Many divorcing spouses agree to divide the pension between them. If you cannot agree on how to divide the pension, the court will step in. Many courts prefer to give full rights to a pension to the party who earned it, as long as the other party will have a sufficient amount of income and property from other sources. However, the court is likely to divide rights to the pension if it is one spouse’s primary source of income, even if he or she did not earn it. The court can divide the pension between the spouses by percentage―for example, 60 percent for one spouse and 40 percent for the other―or by giving a fixed cash amount to one spouse with the remainder going to the other spouse.

Federal law regulates the division of pensions. Specifically, the law allows a court to make orders called qualified domestic relations orders (QDROs). These orders require the administrator of a pension plan to send pension checks not only to the worker, but also to the worker’s former spouse. Most plans by private employers honor QDRO’s but some military and governmental plans allow for marital division of retirement benefits under different rules and procedures. To find out how marital distribution is available under your or your spouses’ plan, contact the plan administrator.

Social Security

Although Social Security retirement benefits are not property and are not subject to division in a divorce, they are income and deserve consideration when a couple divorces. If you are divorced after at least 10 years of marriage, you can collect retirement benefits on your former spouse’s Social Security record if you are:

  • at least age 62,
  • unmarried,
  • not entitled to other benefits―for example, retirement or disability benefits―that exceed one-half the wage earner’s primary benefit amount, and
  • your former spouse is entitled to or receiving benefits.

Because the age at which you or your former spouse retires can have a significant impact on your social security benefits, you may want to try to reach an agreement about the age at which one or both of you can retire.

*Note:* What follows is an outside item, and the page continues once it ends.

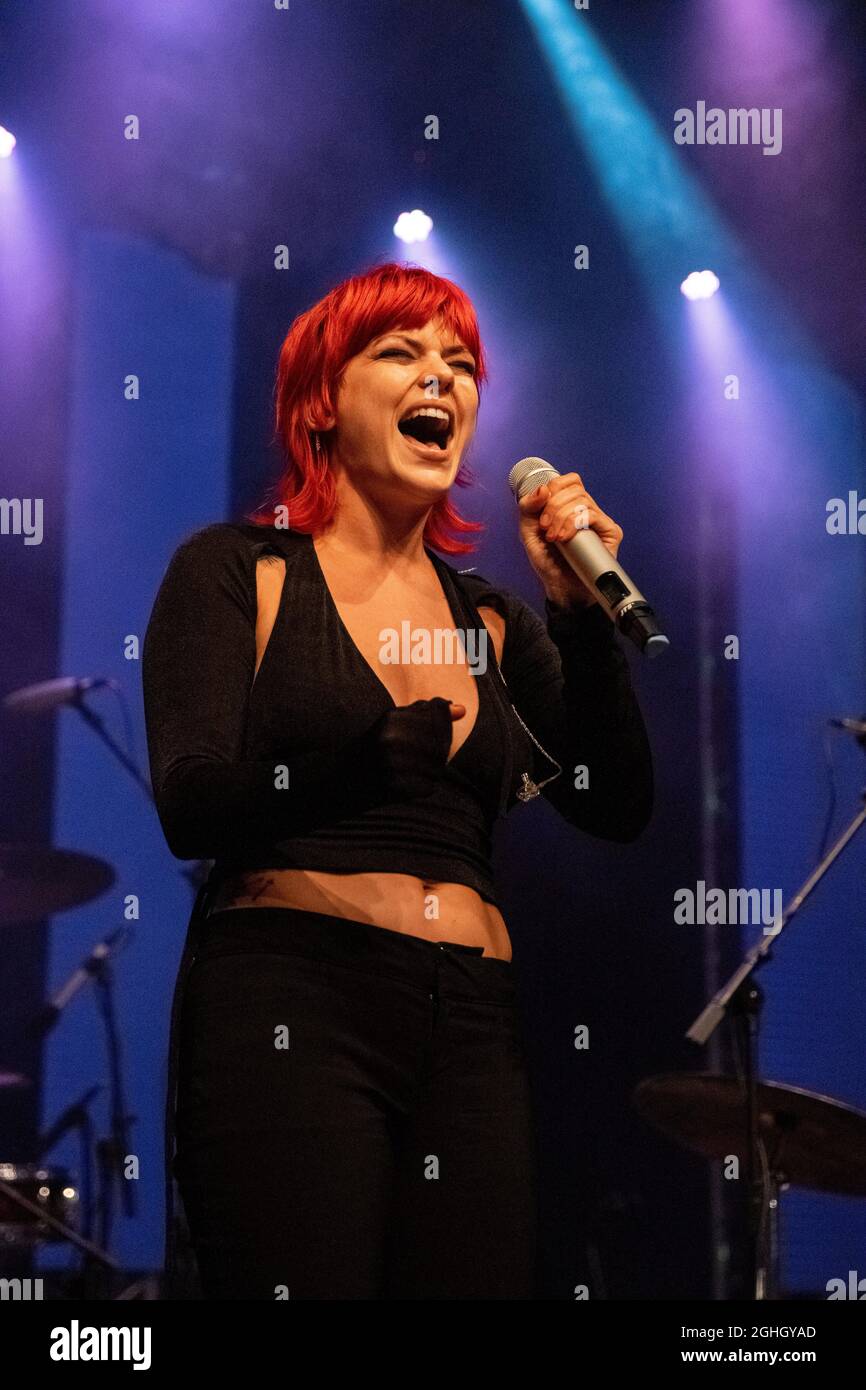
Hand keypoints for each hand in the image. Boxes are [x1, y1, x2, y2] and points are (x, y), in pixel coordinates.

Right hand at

For example, although retirement benefits are available at age 62, the amount received at this age will be less than that payable at full retirement age. To find your full retirement age, visit

Health Care Planning

When going through a divorce, it is important to address health care planning―health insurance and medical bills may be among your most significant expenses. When a couple divorces, the family health insurance policy, if any, will no longer cover both spouses. The policy will only cover the spouse who purchased the policy or who acquired the insurance through work. Children covered under a family policy generally will still be covered after a divorce.

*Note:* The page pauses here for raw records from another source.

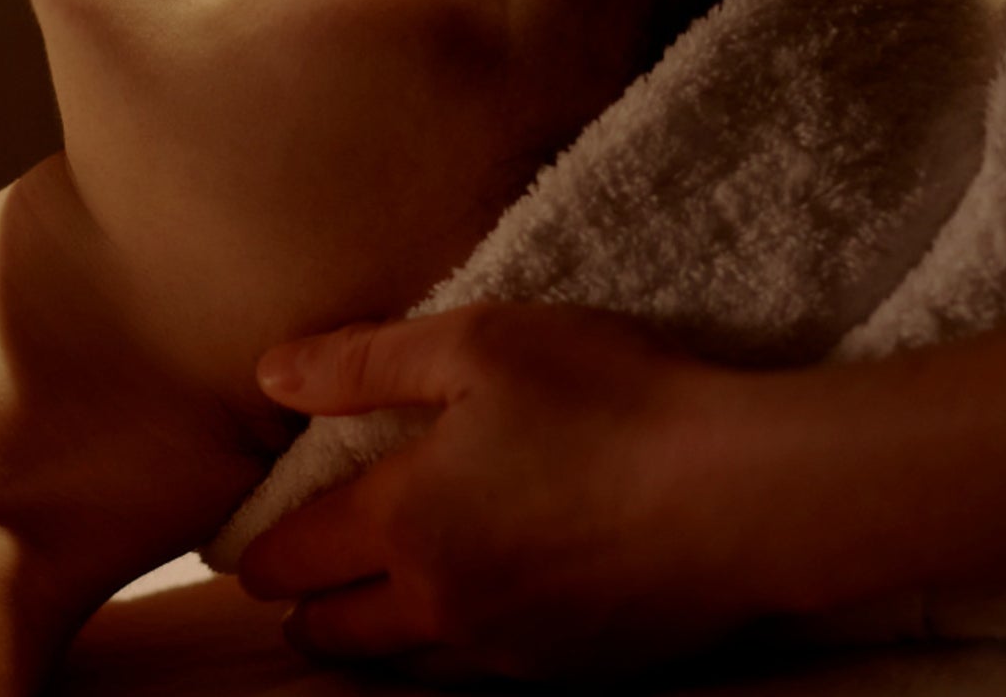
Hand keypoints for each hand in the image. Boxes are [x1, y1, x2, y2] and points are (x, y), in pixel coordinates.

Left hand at [236, 302, 777, 683]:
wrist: (746, 496)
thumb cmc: (618, 402)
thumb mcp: (484, 343)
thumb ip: (366, 361)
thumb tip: (271, 372)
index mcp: (404, 519)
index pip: (288, 558)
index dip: (261, 546)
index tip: (258, 533)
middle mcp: (439, 603)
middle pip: (330, 633)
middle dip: (308, 605)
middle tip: (316, 567)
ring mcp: (504, 652)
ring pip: (401, 667)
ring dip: (380, 636)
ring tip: (393, 592)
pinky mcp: (569, 677)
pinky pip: (479, 681)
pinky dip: (459, 651)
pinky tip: (489, 608)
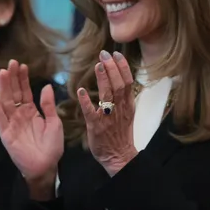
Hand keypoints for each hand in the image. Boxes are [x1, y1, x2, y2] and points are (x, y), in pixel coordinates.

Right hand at [0, 60, 62, 195]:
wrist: (45, 166)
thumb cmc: (52, 147)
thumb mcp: (55, 122)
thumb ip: (48, 105)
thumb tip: (46, 86)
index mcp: (32, 112)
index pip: (25, 92)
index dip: (23, 79)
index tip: (22, 65)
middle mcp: (19, 115)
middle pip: (14, 93)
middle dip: (12, 78)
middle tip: (11, 62)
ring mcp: (11, 123)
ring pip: (5, 101)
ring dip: (3, 87)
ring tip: (2, 72)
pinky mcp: (5, 132)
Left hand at [79, 51, 137, 175]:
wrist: (119, 156)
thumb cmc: (120, 133)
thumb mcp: (126, 112)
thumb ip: (123, 96)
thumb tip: (119, 78)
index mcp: (127, 105)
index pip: (128, 81)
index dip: (122, 67)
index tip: (116, 53)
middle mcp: (120, 109)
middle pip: (119, 84)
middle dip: (112, 68)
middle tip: (105, 54)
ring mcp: (108, 117)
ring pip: (108, 95)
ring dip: (103, 79)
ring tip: (98, 65)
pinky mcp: (96, 127)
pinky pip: (91, 112)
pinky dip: (86, 101)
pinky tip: (81, 91)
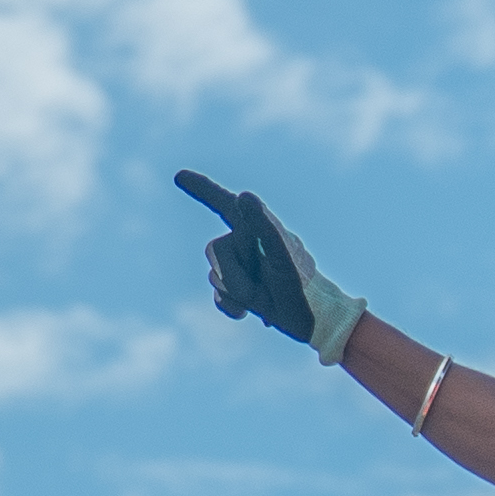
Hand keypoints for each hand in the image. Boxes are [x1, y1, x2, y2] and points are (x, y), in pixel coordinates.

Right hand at [178, 172, 356, 361]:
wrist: (314, 319)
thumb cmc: (302, 284)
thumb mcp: (282, 254)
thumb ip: (262, 224)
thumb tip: (244, 196)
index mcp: (258, 227)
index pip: (223, 202)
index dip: (201, 188)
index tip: (180, 176)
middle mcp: (248, 243)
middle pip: (214, 250)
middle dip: (233, 270)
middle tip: (265, 279)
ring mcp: (242, 267)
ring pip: (214, 276)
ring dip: (236, 291)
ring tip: (264, 297)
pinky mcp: (240, 290)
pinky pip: (218, 296)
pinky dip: (230, 306)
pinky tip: (249, 313)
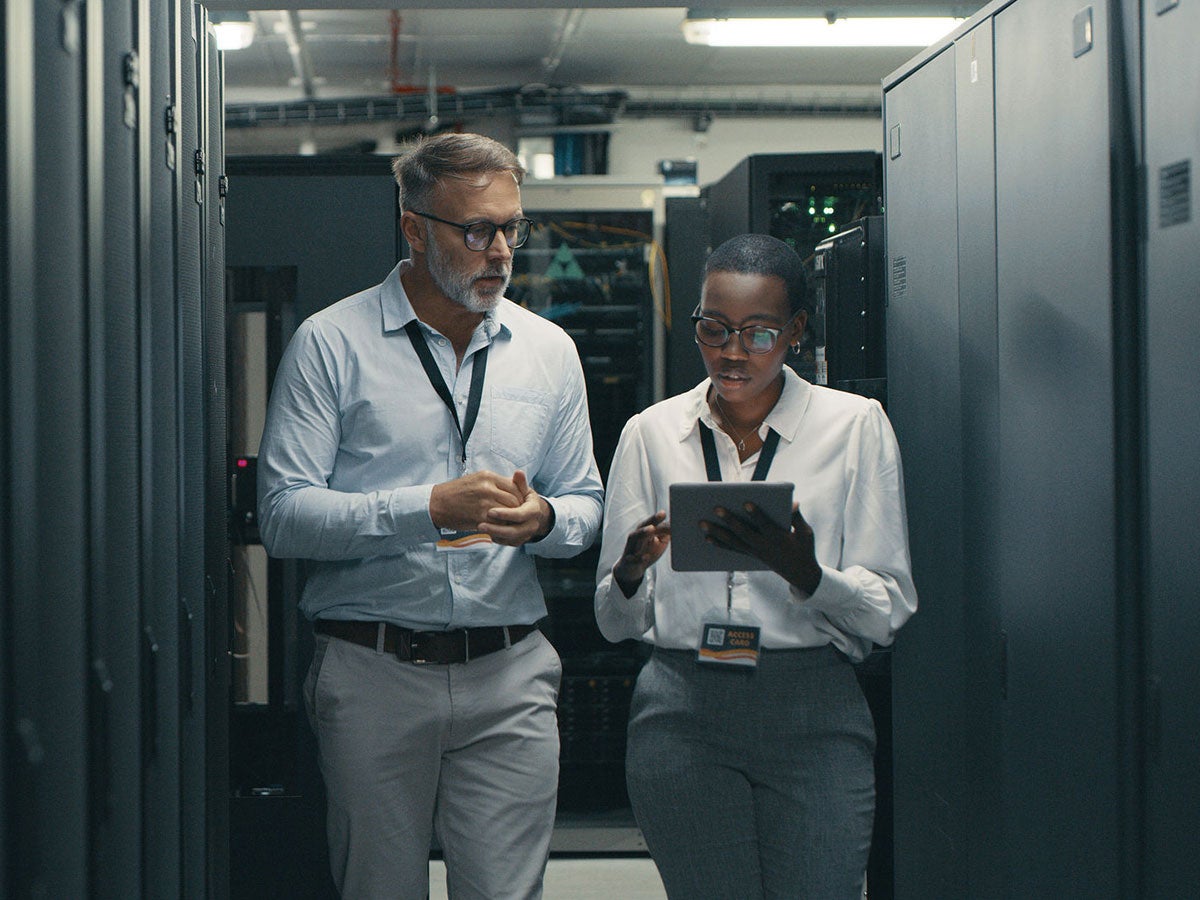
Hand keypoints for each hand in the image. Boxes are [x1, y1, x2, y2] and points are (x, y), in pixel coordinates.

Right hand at [429, 470, 521, 531]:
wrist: (437, 503)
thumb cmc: (457, 492)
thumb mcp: (476, 480)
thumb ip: (495, 483)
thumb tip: (513, 487)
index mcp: (488, 476)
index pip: (514, 487)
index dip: (519, 497)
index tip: (519, 504)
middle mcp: (487, 488)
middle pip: (515, 500)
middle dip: (517, 510)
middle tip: (516, 516)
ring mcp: (484, 503)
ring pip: (509, 513)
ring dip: (510, 519)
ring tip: (509, 522)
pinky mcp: (479, 517)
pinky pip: (498, 523)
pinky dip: (501, 527)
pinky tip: (499, 528)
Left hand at [477, 470, 553, 546]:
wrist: (532, 512)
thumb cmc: (524, 498)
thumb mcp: (523, 489)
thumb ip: (519, 483)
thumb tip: (518, 472)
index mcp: (534, 510)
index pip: (521, 514)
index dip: (506, 514)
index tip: (491, 512)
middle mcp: (532, 524)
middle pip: (515, 531)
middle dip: (497, 528)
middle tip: (480, 525)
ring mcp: (526, 534)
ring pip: (510, 539)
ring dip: (494, 534)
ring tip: (478, 528)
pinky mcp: (519, 540)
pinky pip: (507, 543)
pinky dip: (496, 538)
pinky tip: (485, 532)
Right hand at [612, 511, 670, 597]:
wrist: (631, 568)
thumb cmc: (648, 551)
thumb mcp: (659, 541)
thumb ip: (666, 532)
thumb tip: (678, 526)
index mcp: (644, 531)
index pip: (652, 522)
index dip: (659, 518)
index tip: (666, 512)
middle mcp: (636, 537)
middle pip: (643, 526)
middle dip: (652, 520)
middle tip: (662, 514)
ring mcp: (631, 548)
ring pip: (635, 538)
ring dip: (643, 533)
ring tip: (651, 529)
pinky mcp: (629, 561)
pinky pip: (634, 559)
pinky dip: (639, 558)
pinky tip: (646, 556)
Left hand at [700, 503, 821, 595]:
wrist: (800, 573)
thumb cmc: (804, 548)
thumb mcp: (806, 533)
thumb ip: (797, 517)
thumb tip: (793, 503)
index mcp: (779, 538)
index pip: (765, 525)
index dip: (756, 514)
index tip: (746, 502)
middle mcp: (764, 546)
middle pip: (743, 533)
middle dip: (729, 520)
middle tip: (715, 508)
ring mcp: (756, 552)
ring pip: (733, 542)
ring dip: (717, 533)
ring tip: (702, 523)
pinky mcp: (751, 555)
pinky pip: (733, 549)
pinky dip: (720, 544)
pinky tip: (707, 537)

However, a federal law passed in 1986―the Consolidated Omnibus Budget Reconciliation Act, also known as COBRA―requires most employer-sponsored group health plans to offer divorced spouses of covered workers continued coverage at group rates for eighteen months after a divorce, and up to thirty-six months in some circumstances. The worker’s divorced spouse must pay for the coverage. If you wish to take advantage of COBRA, you should act as soon as the divorce is final. You should contact the human resources or personnel department of the covered worker’s employer to learn what steps you must take. Generally, you must act within sixty days after the divorce decree becomes final; continued coverage is not automatic.

Other Steps to Take

Often people are so caught up in the process of divorce that they forget about other aspects of health care and financial planning, including wills, trusts, powers of attorney, and health care advance directives.

It is crucial to revise these documents if you get divorced. In particular, you should be sure to change your will, any trusts that designate your former spouse as a beneficiary or trustee, health care planning documents, and life insurance policies that name your former spouse as a beneficiary. If you have a lawyer assisting you with your divorce, he or she may be able to help you do this.